Tami wusste nicht so recht, was sie auf Tess' Frage antworten sollte. Es war doch eindeutig gewesen, was sie gemeint hatte! Tess schien die ironische Betonung auf
hund nicht gehört oder verstanden zu haben. Der Plan war ja eigentlich gewesen, sich mit der vertrauensvollen Offenbarung dieses kleinen Geheimnis ein wenig in das Vertrauen der Frau einzuschmeicheln, aber wenn diese nicht verstand, was Tami sagte, würde das etwas schwer. Ihre Hand hatte sie auch abgeschüttelt. Also doch noch nicht ganz vergeben. Vielleicht war es doch besser, ihr nicht weiszumachen, dass Tami in den letzten zwei Jahren mit den Wölfen unterwegs gewesen war.
"Mein kleiner Bruder", wisperte Tami, als sie Tess in die Schenke folgte, ihr Essen mit hineinnehmend. Drinnen aß sie schnell auf und verabschiedete sich dann zur Nacht.
"Ich bin sooo hundemüde", sagte sie und rieb sich dabei die Augen.
"Schlaf du auch gut."Oben auf ihrem Zimmer, kam ihr Onkel bald nach und tat dabei ganz doll betrunken. Hätte Tami nicht von seinen nächtlichen Plänen gewusst, hätte sie ihm fast geglaubt. Als er noch einmal erklärte, diesen Grom auskundschaften zu wollte, sagte Tami nur:
"Aber pass auf! Wenn hier auf seltsame Weise wer umkommt, sind sofort wir dran, darauf kannst du wetten, da baumeln wir ganz fix am Strick!"Und sie erzählte Ferygan rasch, was sie von Tess erfahren hatte: dass vor anderthalb Jahren ein Reisender—der einzige Reisende außer ihnen zweier, soweit man sich in Randdorf erinnern konnte—eine alte Frau als Dank für ihre Gastfreundschaft umgebracht habe.
"Und den haben sie aufgeknüpft, da kennen die nix. Bring also bitte keinen um, bevor wir nicht wenigstens einen Fluchtweg ausspioniert haben!" Den letzten Satz flüsterte sie.
Dann war Ferygan verschwunden. Sie wartete noch etwas, bis sie sich sicher war, dass auch die Leute, die nicht gut einschlafen konnten, endlich ihre Schäflein zählten, und schlich ebenfalls hinaus.

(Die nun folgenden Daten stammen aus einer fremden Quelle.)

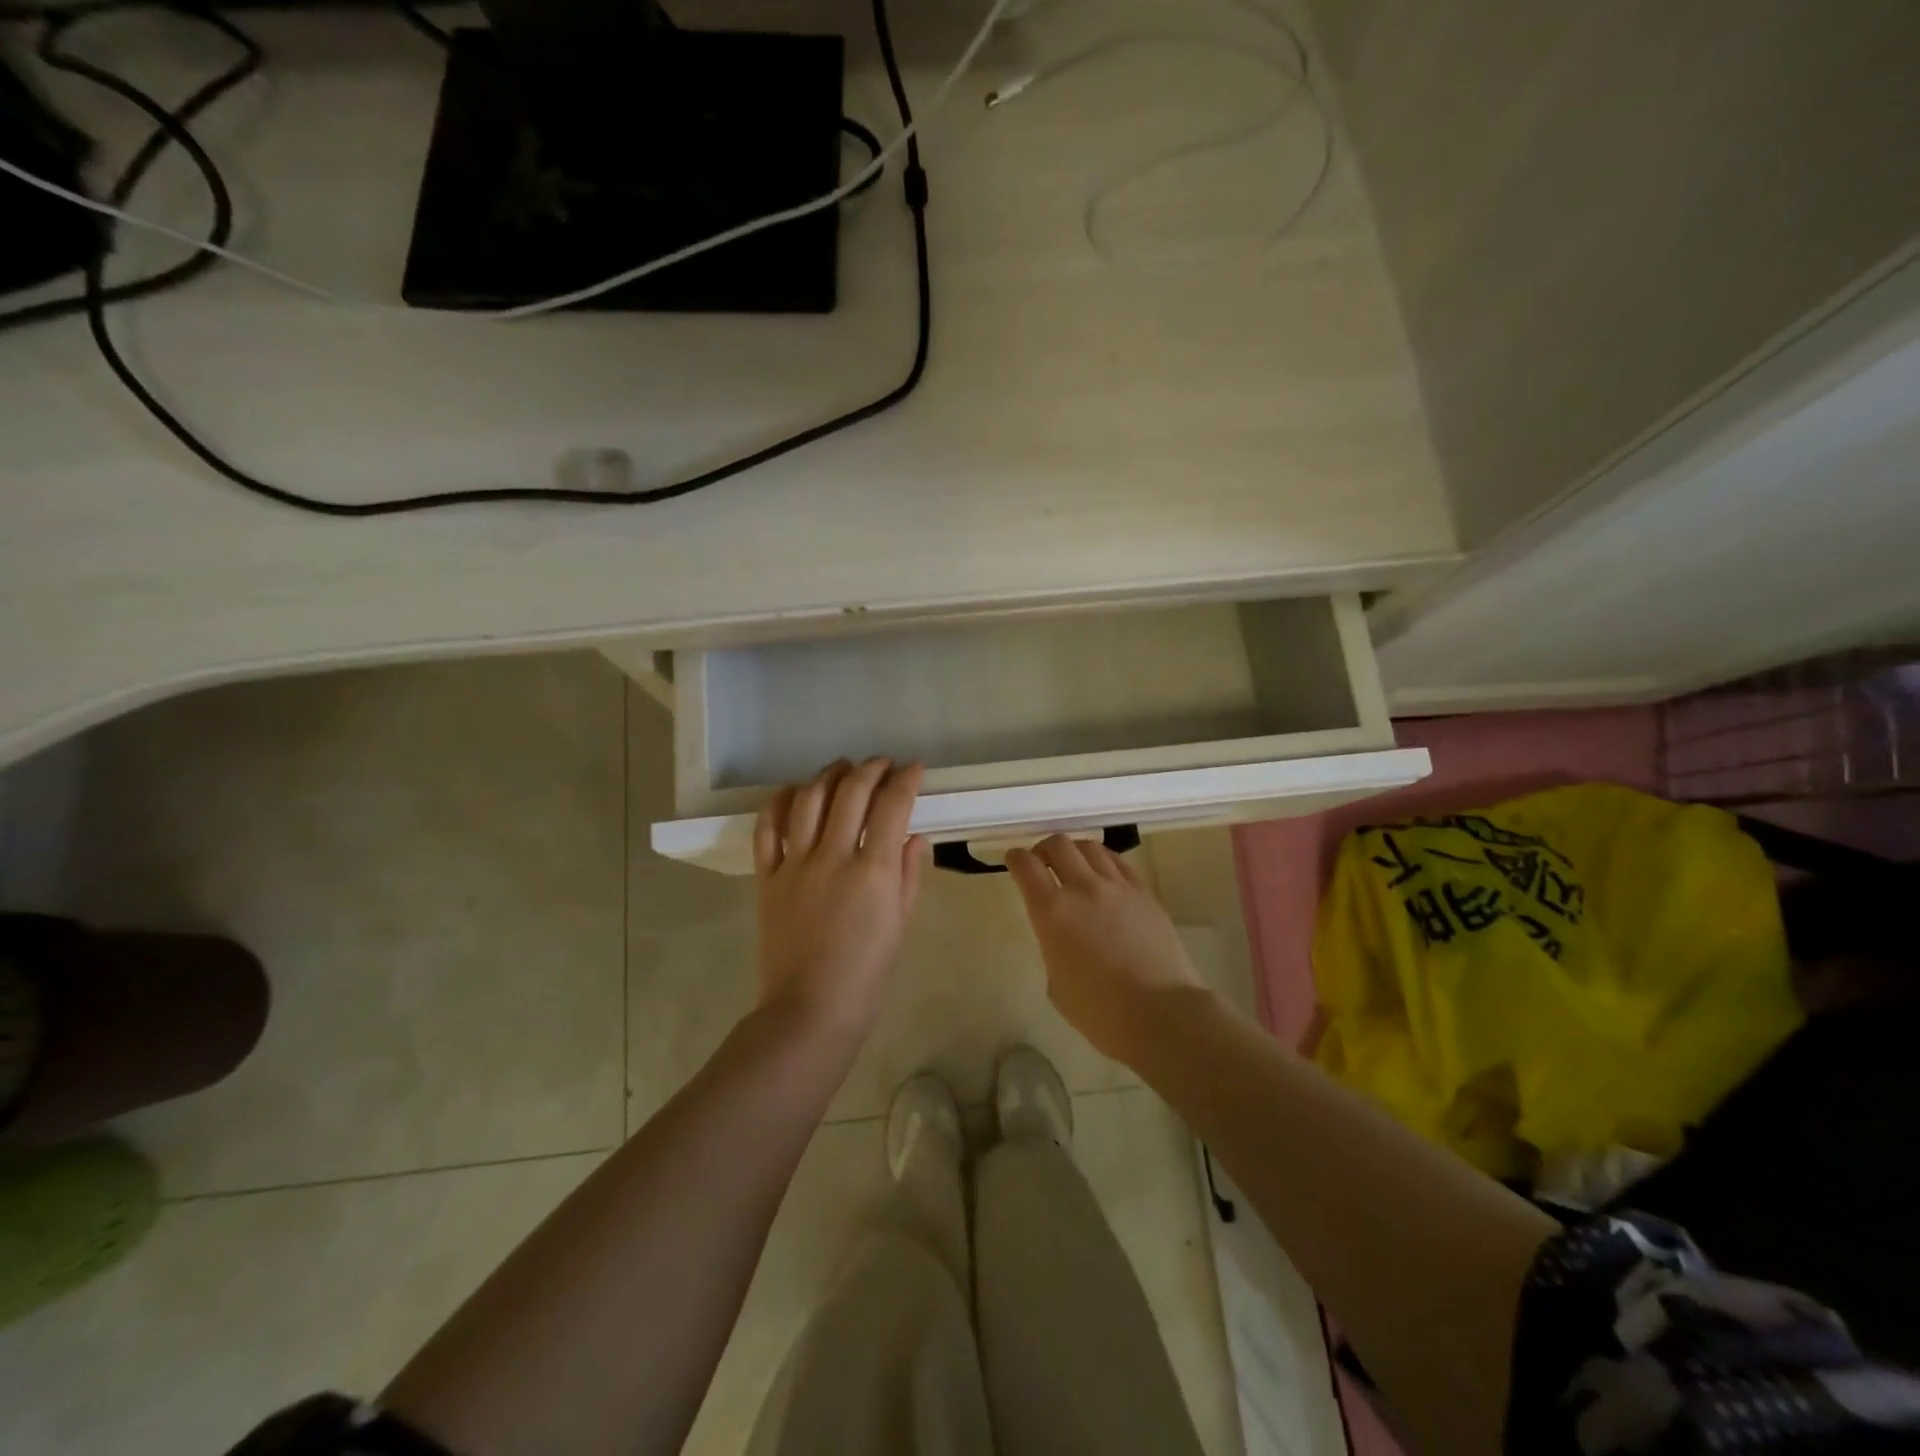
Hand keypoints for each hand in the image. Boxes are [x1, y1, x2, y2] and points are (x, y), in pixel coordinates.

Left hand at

Draußen schlich sie sich sogleich in Richtung der Hecke und Palisaden, welche das Dorf umgrenzten, und dann daran entlang—nicht zu nah, dass es arg verdächtig wäre, sollte man sie erwischen, aber auch nicht zu weit weg, dass sie Möglichkeiten übersehen würde. Besondere Acht gab sie vor Fensteröffnungen und Hühner- oder sonstigen Ställen, wo sie Viehzeug würde aufschrecken können.
Wenn nötig wollte sie einmal um das ganze Dorf schleichen. Sie suchte nach Öffnungen, Stellen, wo das Geflecht der Zweige etwas dünner wäre, vor allem am Boden, dass man sich womöglich darunter durchrobben könnte, wenn Schleicher eventuell noch etwas buddelte... oder aber nach Stellen, an denen man womöglich drüberklettern könnte, also wenigstens, wenn man zu zweit war und Ferygan sie heben würde. Ganz zum Schluss erkundete sie auch noch—aus sicherer Entfernung!—das Tor. Waren dort Wachen? Überhaupt, im Dorf, wer schlich dort sonst noch alles herum außer ihr und ihrem Onkel?